Stephen could understand likewise the vehemence of the Republican leaders who crowded around their candidate and tried to get him to retract that Question. He listened quietly, he answered with a patient smile. Now and then he threw a story into the midst of this discussion which made them laugh in spite of themselves. The hopelessness of the case was quite plain to Mr. Hill, who smiled, and whispered in Stephen's ear: "He has made up his mind. They will not budge him an inch, and they know it."
Finally Mr. Lincoln took the scrap of paper, which was even more dirty and finger-marked by this time, and handed it to Mr. Hill. The train was slowing down for Freeport. In the distance, bands could be heard playing, and along the track, line upon line of men and women were cheering and waving. It was ten o'clock, raw and cold for that time of the year, and the sun was trying to come out.

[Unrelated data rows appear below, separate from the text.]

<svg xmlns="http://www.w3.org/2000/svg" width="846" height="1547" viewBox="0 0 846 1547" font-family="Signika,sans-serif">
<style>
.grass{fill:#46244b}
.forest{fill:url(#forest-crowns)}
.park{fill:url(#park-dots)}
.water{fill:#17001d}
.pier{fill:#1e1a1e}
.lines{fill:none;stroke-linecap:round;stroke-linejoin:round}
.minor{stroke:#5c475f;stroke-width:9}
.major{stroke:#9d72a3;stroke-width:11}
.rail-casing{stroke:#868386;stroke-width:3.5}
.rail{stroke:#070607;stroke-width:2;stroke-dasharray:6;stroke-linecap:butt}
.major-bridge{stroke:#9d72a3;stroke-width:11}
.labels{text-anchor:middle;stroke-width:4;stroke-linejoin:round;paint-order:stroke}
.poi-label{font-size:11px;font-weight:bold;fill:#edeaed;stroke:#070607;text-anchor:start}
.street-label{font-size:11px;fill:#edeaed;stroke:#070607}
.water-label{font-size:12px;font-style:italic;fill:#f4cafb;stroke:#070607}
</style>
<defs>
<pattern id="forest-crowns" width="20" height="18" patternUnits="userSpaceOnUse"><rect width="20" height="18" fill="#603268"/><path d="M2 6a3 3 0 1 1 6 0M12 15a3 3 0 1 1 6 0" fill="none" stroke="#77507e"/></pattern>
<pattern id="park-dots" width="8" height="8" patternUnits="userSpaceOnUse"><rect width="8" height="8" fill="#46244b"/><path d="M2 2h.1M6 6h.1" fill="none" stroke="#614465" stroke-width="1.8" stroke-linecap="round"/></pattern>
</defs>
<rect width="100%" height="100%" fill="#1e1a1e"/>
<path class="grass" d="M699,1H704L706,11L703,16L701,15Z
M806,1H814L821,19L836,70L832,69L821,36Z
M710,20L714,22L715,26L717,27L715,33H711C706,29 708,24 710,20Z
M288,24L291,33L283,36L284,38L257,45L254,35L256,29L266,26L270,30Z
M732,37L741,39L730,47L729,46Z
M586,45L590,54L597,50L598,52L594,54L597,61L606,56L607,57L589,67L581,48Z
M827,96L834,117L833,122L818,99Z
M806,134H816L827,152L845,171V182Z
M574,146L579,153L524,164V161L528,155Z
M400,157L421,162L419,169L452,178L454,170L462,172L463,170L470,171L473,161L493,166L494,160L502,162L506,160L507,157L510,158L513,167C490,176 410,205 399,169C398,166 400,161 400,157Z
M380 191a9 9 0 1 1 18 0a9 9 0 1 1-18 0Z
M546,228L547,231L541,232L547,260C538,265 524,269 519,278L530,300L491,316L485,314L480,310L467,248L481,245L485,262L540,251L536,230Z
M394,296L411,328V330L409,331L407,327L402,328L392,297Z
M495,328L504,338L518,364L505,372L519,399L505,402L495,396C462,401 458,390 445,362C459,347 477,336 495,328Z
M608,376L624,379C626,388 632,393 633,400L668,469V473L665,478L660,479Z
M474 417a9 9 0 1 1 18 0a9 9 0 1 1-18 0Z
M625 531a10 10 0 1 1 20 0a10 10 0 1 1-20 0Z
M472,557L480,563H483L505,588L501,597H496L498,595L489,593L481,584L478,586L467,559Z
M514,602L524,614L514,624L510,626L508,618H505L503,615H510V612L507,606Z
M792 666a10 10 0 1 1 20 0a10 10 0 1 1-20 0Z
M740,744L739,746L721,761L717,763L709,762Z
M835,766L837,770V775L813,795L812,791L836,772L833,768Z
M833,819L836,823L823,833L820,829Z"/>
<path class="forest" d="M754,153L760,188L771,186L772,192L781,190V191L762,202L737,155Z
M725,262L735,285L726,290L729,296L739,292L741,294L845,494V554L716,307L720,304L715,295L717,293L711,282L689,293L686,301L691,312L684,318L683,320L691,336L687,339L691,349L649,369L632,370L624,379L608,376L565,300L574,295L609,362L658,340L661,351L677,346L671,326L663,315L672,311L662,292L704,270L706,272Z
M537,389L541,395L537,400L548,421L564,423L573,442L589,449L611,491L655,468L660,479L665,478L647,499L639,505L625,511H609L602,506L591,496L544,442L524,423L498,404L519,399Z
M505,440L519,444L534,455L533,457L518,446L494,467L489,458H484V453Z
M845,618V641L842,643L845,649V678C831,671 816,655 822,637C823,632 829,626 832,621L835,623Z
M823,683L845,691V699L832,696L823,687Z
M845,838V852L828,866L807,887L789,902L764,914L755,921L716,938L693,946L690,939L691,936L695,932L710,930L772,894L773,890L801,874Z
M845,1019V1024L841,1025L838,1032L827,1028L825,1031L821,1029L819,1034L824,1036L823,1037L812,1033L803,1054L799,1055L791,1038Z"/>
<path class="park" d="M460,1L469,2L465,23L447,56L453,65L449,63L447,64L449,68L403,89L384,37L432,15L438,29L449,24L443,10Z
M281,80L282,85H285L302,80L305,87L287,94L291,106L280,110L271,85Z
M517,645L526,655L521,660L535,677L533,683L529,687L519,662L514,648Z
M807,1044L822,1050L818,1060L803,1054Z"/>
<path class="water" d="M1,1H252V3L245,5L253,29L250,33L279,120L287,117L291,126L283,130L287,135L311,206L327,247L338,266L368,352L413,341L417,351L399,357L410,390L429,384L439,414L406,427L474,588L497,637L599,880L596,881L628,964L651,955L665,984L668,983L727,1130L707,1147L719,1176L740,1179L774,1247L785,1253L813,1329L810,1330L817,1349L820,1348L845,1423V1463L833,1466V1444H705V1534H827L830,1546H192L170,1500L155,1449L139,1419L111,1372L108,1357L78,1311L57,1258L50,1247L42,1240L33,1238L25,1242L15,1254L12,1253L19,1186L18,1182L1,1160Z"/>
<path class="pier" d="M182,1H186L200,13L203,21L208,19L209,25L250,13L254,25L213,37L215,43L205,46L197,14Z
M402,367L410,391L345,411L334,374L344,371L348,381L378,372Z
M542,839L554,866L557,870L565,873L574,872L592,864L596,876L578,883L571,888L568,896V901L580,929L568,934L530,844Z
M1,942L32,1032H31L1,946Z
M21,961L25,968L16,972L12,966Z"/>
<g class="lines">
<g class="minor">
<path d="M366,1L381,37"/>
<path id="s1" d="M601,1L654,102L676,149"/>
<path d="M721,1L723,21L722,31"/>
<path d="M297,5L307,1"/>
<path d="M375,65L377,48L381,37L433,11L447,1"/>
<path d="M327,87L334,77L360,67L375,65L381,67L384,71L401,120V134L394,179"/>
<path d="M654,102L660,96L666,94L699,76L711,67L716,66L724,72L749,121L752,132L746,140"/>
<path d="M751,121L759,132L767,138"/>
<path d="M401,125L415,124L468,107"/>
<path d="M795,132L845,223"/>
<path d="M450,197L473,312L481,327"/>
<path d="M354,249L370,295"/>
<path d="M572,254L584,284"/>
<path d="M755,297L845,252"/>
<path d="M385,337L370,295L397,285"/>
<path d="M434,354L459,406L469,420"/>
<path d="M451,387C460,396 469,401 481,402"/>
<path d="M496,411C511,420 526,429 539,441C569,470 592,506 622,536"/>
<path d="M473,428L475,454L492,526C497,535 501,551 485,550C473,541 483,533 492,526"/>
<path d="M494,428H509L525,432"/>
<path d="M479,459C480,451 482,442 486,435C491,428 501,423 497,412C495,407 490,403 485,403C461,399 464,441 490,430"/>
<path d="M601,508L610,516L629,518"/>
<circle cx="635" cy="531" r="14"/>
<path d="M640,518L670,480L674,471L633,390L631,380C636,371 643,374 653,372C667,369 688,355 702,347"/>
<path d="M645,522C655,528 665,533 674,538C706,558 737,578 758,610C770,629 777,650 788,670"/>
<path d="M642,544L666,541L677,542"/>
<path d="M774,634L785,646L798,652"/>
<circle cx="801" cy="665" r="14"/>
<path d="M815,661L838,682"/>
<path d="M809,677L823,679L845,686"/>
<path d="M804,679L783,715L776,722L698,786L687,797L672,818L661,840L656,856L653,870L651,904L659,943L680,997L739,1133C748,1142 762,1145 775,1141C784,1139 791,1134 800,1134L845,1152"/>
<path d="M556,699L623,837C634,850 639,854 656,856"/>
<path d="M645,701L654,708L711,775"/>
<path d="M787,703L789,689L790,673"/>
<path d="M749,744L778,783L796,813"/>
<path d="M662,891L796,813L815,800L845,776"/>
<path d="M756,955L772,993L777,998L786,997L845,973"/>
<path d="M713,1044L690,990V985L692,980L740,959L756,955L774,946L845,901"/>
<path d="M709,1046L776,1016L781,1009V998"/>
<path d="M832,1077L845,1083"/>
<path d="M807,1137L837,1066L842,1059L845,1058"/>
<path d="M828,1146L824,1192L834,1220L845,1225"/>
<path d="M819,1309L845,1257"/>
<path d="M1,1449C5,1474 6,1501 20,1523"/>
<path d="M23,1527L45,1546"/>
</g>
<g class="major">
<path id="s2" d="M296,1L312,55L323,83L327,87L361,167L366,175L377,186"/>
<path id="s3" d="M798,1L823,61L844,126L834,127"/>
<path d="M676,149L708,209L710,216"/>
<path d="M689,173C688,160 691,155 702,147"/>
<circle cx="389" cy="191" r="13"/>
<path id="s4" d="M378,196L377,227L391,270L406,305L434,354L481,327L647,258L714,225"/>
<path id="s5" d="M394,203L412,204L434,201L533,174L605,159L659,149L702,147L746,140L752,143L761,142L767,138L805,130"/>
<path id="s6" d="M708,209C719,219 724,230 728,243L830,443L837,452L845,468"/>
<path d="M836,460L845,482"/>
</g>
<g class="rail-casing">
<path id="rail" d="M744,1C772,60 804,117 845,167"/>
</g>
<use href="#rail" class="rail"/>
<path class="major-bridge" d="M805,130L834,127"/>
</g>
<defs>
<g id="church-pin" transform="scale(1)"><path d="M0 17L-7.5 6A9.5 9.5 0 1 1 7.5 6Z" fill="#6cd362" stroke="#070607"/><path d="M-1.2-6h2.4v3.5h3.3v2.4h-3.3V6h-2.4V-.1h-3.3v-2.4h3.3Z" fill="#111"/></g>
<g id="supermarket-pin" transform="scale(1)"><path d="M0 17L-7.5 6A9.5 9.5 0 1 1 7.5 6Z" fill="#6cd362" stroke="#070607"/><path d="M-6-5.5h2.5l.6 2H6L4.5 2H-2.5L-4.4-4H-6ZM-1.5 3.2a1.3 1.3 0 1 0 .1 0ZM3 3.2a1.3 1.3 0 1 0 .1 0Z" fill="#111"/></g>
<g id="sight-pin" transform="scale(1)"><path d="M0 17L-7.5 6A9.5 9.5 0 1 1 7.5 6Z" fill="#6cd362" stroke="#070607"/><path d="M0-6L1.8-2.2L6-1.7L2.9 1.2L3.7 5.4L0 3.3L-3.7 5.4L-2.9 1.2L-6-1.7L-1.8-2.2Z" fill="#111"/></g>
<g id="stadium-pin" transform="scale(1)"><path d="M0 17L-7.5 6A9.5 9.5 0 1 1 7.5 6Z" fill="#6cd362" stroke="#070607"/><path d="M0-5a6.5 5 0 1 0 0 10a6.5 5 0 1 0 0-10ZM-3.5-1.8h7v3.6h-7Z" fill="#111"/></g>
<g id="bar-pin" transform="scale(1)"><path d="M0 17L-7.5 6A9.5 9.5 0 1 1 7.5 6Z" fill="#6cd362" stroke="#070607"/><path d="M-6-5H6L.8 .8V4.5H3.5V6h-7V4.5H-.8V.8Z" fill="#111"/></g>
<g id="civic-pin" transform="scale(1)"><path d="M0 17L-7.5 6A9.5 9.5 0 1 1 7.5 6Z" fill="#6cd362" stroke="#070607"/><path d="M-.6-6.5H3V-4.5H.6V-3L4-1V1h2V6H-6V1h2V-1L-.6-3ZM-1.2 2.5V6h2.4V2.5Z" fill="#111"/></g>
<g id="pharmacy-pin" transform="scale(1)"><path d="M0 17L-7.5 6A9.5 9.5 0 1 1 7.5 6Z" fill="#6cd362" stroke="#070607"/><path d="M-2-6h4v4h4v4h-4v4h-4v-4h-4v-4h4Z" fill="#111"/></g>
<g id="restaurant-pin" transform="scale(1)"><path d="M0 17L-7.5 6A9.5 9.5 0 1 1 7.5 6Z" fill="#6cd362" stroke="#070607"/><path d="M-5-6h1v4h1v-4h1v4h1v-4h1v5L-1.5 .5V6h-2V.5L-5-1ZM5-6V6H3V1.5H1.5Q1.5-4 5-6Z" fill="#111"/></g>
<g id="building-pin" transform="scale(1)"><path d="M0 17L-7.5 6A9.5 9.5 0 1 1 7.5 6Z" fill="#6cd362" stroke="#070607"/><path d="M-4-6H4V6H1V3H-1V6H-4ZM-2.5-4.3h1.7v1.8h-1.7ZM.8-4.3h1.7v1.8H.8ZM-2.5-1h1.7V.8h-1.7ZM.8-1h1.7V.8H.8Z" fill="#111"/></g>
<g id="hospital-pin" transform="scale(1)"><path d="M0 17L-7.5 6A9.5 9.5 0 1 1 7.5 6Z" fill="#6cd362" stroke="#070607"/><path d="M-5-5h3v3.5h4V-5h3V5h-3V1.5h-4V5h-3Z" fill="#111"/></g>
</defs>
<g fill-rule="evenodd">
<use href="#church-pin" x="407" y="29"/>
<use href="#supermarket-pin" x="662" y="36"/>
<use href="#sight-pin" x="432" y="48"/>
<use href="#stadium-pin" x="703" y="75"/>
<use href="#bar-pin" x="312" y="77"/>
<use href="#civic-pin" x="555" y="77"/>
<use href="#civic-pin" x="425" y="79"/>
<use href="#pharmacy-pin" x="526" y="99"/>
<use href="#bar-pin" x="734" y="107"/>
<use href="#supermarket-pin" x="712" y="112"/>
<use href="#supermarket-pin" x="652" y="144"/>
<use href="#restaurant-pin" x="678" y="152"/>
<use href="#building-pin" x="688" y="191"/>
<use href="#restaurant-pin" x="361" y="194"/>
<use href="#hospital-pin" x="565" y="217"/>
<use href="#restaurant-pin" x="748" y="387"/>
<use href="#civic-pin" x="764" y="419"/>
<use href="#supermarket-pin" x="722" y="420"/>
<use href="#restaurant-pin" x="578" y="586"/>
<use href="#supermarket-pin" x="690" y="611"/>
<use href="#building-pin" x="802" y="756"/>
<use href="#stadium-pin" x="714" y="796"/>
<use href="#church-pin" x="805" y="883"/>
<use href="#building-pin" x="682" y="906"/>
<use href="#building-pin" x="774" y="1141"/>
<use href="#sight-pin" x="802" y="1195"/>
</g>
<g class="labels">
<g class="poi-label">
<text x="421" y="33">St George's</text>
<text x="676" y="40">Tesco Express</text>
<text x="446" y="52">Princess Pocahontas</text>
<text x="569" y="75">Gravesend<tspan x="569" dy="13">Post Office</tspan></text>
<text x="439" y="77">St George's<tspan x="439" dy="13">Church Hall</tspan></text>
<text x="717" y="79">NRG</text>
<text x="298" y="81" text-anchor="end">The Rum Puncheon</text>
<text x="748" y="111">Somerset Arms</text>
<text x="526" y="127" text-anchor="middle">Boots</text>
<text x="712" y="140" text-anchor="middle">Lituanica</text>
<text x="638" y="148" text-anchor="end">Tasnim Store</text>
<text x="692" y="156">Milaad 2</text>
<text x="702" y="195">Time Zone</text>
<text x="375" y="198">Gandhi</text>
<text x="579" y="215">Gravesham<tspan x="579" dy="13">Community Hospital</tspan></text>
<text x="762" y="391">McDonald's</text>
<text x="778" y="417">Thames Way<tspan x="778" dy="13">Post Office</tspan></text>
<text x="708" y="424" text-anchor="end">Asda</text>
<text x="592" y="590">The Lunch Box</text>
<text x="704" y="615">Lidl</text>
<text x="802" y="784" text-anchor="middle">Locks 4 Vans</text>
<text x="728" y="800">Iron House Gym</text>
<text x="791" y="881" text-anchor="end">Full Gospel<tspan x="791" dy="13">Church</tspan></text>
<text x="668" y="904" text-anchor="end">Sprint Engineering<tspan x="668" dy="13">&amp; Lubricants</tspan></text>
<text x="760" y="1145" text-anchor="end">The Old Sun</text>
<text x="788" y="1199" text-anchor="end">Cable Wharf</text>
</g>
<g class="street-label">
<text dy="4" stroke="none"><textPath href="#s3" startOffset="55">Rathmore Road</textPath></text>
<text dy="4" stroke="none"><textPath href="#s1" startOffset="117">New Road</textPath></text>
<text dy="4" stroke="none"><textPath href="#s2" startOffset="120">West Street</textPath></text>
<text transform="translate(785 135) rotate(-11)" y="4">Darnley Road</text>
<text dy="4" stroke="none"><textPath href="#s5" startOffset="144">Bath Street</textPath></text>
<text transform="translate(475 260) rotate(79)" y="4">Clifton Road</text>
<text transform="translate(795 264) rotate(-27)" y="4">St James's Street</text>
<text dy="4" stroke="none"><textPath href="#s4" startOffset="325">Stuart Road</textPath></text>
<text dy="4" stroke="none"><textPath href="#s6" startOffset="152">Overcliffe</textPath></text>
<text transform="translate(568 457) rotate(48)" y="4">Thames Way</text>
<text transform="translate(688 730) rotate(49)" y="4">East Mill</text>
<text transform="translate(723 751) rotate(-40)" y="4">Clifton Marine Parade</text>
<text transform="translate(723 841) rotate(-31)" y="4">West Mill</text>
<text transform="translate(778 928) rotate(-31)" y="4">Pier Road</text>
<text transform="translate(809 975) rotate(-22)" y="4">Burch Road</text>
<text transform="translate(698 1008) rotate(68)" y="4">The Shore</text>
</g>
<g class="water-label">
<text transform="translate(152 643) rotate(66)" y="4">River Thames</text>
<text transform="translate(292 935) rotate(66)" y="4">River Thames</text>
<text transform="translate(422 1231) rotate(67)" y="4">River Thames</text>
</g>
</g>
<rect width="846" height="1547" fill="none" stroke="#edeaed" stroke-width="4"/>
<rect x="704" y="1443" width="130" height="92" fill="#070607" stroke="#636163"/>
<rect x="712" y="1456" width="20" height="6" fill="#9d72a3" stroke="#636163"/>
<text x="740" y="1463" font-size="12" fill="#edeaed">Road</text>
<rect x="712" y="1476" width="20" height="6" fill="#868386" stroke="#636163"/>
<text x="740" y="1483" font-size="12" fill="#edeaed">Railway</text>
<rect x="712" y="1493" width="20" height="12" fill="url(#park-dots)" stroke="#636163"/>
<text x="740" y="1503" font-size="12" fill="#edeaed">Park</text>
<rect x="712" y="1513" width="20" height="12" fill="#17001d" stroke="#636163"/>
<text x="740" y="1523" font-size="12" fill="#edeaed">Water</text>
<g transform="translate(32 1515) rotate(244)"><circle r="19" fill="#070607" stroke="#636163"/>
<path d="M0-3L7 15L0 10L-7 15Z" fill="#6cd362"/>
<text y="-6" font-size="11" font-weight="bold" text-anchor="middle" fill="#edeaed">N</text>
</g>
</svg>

"Bob," said Mr. Lincoln, "be sure you get that right in your notes. And, Steve, you stick close to me, and you'll see the show. Why, boys," he added, smiling, "there's the great man's private car, cannon and all."
All that Stephen saw was a regular day-car on a sidetrack. A brass cannon was on the tender hitched behind it.
CHAPTER V. THE CRISIS
Stephen A. Douglas, called the Little Giant on account of his intellect, was a type of man of which our race has had some notable examples, although they are not characteristic. Capable of sacrifice to their country, personal ambition is, nevertheless, the mainspring of their actions. They must either be before the public, or else unhappy. This trait gives them a large theatrical strain, and sometimes brands them as adventurers. Their ability saves them from being demagogues.
In the case of Douglas, he had deliberately renewed some years before the agitation on the spread of slavery, by setting forth a doctrine of extreme cleverness. This doctrine, like many others of its kind, seemed at first sight to be the balm it pretended, instead of an irritant, as it really was. It was calculated to deceive all except thinking men, and to silence all save a merciless logician. And this merciless logician, who was heaven-sent in time of need, was Abraham Lincoln.
Mr. Douglas was a juggler, a political prestidigitateur. He did things before the eyes of the Senate and the nation. His balm for the healing of the nation's wounds was a patent medicine so cleverly concocted that experts alone could show what was in it. So abstruse and twisted were some of Mr. Douglas's doctrines that a genius alone might put them into simple words, for the common people.